Violation of this law is a misdemeanor. If found guilty, a fine of up to five hundred dollars will be imposed. If the violation results in a car accident, a fine of no more than one thousand dollars will be enforced. If an accident report is required as a result of an offender causing a car accident; the investigating officer must indicate the type of hand-held communication device the driver was using on the accident form, at the time of the accident.
Senate Bill 2472 or Nathan’s Law was written by republican Senator Chris Mc Daniel. The bill was voted into law taking effect on July 1, 2011. The bill was named after five years old, Nathan Key. The Jones County boy was struck and killed, on his way home from school; by a driver trying to pass a parked school bus.
Nathan’s Law acts as an amendment to certain sections of the 1972 Mississippi code, as well; and states the following:
Motor vehicles must stop at least ten feet away from any parked school bus, picking up or dropping off students.

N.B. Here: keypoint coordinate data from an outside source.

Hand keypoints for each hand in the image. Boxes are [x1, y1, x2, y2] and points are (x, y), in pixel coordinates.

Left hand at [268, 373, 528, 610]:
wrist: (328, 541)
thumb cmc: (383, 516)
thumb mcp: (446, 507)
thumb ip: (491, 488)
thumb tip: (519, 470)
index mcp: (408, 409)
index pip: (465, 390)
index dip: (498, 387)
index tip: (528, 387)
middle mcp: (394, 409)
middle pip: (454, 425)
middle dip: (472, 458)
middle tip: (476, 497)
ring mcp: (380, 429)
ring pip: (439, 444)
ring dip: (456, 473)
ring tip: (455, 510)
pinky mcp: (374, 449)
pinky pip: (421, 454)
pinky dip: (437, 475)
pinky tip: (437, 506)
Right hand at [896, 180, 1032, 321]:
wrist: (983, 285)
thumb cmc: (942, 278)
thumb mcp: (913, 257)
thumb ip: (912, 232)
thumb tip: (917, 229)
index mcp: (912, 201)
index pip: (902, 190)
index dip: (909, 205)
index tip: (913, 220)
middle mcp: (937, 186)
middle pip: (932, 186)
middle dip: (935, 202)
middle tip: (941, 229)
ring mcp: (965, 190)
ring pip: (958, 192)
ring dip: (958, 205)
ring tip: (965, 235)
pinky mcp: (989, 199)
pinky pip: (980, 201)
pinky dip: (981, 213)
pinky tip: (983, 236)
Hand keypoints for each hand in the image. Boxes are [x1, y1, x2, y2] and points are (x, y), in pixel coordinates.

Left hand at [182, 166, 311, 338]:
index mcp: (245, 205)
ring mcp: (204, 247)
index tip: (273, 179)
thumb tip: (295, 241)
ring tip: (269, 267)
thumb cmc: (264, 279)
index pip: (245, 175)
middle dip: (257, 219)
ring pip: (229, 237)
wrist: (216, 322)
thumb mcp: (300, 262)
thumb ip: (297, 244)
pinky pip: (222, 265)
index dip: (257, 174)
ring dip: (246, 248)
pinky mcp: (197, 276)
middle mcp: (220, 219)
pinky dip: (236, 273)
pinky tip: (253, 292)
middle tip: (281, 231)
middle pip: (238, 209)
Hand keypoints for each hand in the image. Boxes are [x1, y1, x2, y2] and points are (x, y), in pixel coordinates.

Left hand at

Drivers of motor vehicles must wait until the student has safely crossed the street, and the school bus has resumed the act of moving.
Violation of Nathan’s Law is a misdemeanor. For a first conviction, fines are between three hundred fifty and seven hundred fifty dollars; or up to one year in prison. Some convicted offenders are charged with both, a fine and jail time. The punishment becomes more severe for drivers that are found guilty of repeat offenses.

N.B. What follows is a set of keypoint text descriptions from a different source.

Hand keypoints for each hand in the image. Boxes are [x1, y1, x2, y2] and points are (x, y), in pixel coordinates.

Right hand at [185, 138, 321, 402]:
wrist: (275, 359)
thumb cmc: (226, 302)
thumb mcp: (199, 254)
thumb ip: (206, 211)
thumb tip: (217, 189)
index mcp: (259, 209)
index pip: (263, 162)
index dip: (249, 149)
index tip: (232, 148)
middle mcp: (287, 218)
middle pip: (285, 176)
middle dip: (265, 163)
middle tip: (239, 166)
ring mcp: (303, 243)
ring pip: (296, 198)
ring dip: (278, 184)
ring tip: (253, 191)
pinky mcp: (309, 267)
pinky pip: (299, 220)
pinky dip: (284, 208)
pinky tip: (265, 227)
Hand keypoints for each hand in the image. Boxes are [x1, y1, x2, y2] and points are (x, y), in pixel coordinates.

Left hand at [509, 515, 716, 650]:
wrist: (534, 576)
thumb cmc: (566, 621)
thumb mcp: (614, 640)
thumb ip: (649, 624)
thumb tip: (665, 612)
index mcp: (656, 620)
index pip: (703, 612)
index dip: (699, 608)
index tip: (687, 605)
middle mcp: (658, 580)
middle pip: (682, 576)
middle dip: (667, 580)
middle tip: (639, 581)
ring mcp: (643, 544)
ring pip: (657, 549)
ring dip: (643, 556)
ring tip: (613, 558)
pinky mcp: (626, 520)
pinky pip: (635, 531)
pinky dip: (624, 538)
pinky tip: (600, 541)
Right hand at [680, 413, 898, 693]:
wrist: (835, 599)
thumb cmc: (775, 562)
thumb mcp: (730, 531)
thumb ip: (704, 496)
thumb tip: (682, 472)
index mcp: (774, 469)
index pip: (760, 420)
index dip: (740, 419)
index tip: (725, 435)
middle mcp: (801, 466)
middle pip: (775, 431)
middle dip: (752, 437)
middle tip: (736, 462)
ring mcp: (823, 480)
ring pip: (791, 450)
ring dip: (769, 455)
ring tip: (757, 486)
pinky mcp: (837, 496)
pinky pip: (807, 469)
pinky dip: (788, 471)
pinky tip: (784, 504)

Besides the motor vehicle guidelines listed above, Nathan’s Law also states:
Mississippi school bus drivers are prohibited from using cell phones or other wireless communication devices while transporting children; except in an absolute emergency. There has been other texting and driving legislation denied by either the Senate or House of Representatives in 2011. A few of these dead bills and penalties include:
Senate Bill 2793
All Mississippi drivers caught text messaging would be fined five hundred dollars or one thousand dollars if an accident occurs. On February 3rd, this bill was passed by the Senate; but, the House committee killed the bill on March 8th.
House Bill 551
This bill was similar to Nathan’s Law, with legislation to include all passenger bus drivers with minors on board; not just school bus drivers. The bill was approved on January 12th by the House but denied by the Senate on March 1st.

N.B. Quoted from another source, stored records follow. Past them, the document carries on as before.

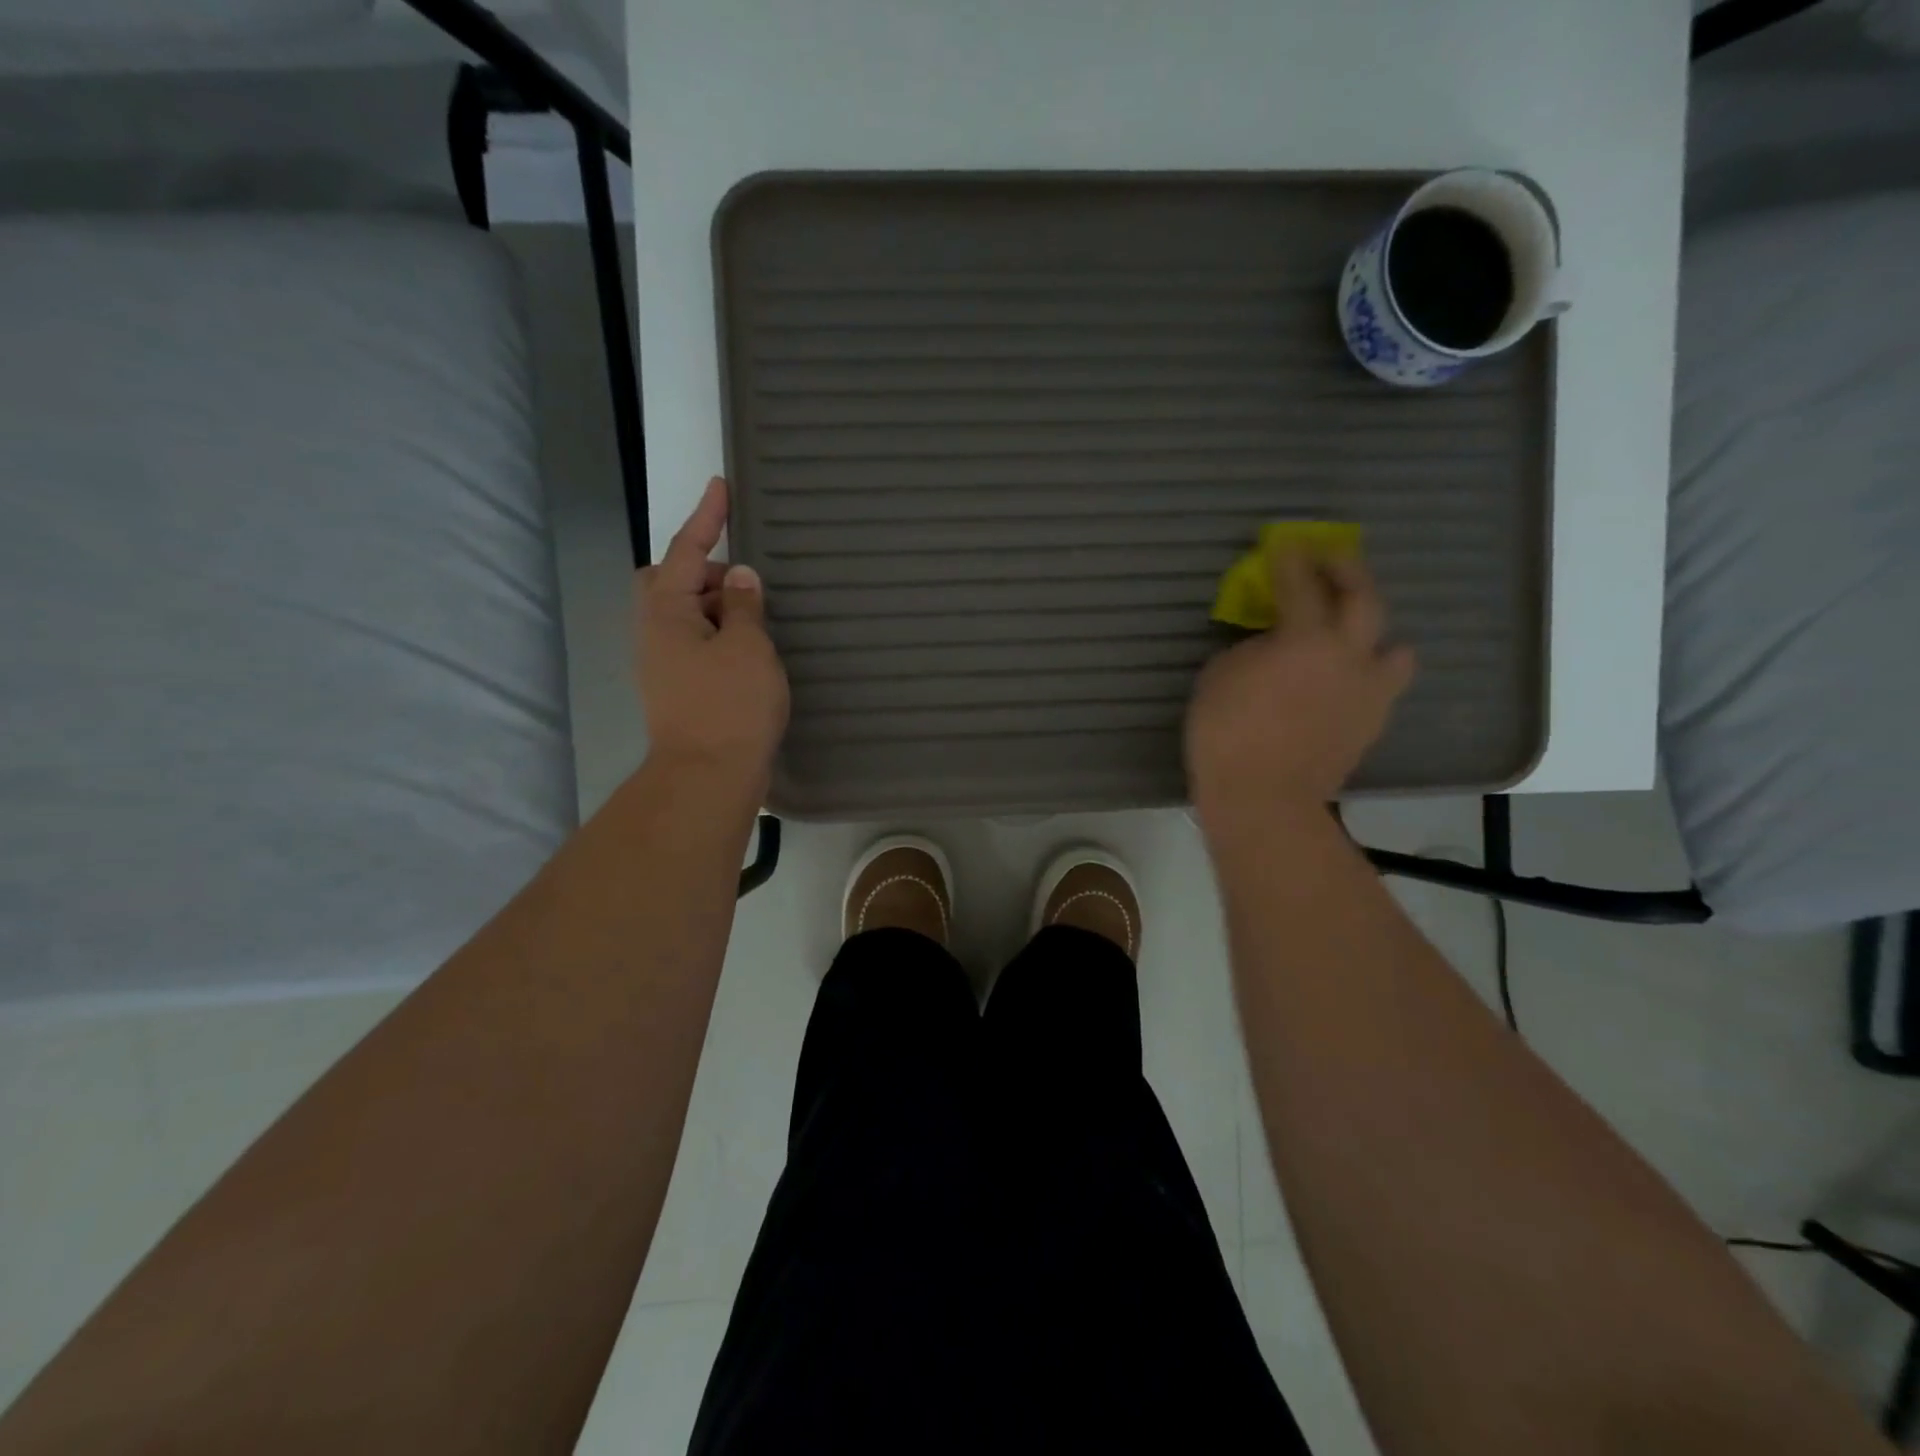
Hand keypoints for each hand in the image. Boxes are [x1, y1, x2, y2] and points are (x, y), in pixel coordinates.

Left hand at [635, 477, 789, 778]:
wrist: (708, 777)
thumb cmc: (730, 707)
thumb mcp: (748, 648)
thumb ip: (746, 606)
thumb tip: (742, 578)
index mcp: (667, 612)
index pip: (687, 551)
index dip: (706, 517)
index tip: (721, 486)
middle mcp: (655, 632)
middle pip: (673, 581)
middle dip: (706, 571)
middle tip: (747, 583)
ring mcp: (663, 663)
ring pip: (686, 615)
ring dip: (717, 607)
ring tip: (758, 619)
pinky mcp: (677, 688)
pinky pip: (696, 642)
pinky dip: (720, 634)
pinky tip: (749, 650)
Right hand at [1186, 547, 1413, 826]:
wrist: (1263, 799)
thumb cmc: (1227, 734)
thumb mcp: (1219, 677)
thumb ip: (1250, 649)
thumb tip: (1271, 644)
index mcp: (1306, 639)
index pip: (1301, 584)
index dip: (1291, 559)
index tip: (1285, 543)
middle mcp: (1349, 656)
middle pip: (1364, 598)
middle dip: (1347, 571)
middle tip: (1329, 562)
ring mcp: (1368, 693)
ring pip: (1396, 649)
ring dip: (1375, 635)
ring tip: (1352, 637)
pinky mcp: (1371, 725)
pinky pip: (1381, 687)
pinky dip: (1366, 676)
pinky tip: (1342, 684)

The following bills all died in 2011:
House Bill 52
Was a proposal to ban texting and internet use while driving; with fines of up to one hundred dollars and five hundred dollars, if an accident occurred.
House Bill 125
This bill would have okayed the use of hands-free cell phones but prohibit the use of hand-held ones.
House Bill 324
This bill would have enabled the state to govern over any legislation pertaining to careless drivers or cell phone users. Thereby, voiding the already established local laws for distracted drivers.
House Bill 684
The wording in this proposal is very similar to House Bill 125. The penalty for first offenders is a fine of one hundred fifty dollars. Three hundred dollars for a second offense; if it occurs within three years of the first violation. Repeat violators would face a fine of five hundred dollars, along with possible jail time and community service, for three or more offenses.
House Bill 685
This proposal was similar to House Bill 52 with a larger fine of five hundred dollars or one thousand dollars, if an accident occurs.
House Bill 840
This bill suggested a twenty-five dollar fine for all drivers caught texting while operating a motor vehicle.
House Bill 1191
This bill was a higher fine proposal for careless driving violations caused by a wireless communication device. Fines would range from one hundred to one thousand five hundred dollars depending upon how many times the driver repeated the offense.
House Bill 1213
This was another bill seeking to ban cell phones being used without any hands-free attachments. Penalty fees would increase in accordance with the driver’s repeat violations.
House Bill 1226
Yet, another bill prohibiting internet use and texting, while operating a motor vehicle; with fines of one hundred or five hundred dollars.